The third bet, the hardest, is on equity, which means confronting heat and disparity simultaneously. Heat maps almost everywhere overlay the historical map of underinvestment: the neighbourhoods with the least canopy, the oldest buildings, and the fewest ways to escape the heat are almost always the poorest ones. Reforming subsidy targeting using better data and directing investment to those at the bottom requires political commitment beyond warm words. Indonesia needs heat-vulnerability mapping at neighbourhood scale in Makassar, Medan, Pontianak and Jayapura, not only in Jakarta. Whether the new capital Nusantara delivers on its equity promise depends on whether the investments that follow are genuinely redistributive, rather than simply shifting the address of privilege from Central Jakarta to East Kalimantan.
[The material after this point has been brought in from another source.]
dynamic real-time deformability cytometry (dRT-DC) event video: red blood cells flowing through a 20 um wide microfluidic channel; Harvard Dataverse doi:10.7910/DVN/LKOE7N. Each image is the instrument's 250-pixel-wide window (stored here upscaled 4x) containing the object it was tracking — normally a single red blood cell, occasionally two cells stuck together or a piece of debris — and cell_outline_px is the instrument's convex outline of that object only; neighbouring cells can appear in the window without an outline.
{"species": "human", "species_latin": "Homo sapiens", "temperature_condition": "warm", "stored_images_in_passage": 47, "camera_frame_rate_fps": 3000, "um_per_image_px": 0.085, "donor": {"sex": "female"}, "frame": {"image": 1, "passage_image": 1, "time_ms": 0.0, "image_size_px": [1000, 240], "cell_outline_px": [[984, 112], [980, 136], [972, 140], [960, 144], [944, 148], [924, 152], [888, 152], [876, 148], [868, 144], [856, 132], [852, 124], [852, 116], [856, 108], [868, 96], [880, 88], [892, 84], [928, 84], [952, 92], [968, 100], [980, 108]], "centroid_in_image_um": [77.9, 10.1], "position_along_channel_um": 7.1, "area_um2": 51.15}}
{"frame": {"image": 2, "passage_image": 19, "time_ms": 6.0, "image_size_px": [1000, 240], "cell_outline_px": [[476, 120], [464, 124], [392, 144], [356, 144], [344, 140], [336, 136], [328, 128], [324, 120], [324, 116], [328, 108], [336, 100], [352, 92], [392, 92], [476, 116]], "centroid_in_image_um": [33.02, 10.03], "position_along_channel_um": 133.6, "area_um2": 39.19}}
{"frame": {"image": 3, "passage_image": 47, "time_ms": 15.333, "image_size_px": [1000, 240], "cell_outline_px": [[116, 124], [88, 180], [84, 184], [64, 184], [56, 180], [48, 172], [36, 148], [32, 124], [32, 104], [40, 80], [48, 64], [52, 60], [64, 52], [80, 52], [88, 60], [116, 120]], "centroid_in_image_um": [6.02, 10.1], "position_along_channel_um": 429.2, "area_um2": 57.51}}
Triple disruption is not a temporary change, but a structural shift that permanently alters the foundations of urban life. Cities with visionary leadership and adaptive governance will be able to use disruption as momentum to build more resilient and equitable cities, while cities that fail to respond will be trapped in an increasingly complex accumulation of crises. For Indonesia, the stakes are high: urbanization can become an engine of shared prosperity or deepen inequality. Ultimately, what will determine it is not just the technology, but the political courage and collective capacity to navigate it equitably and strategically.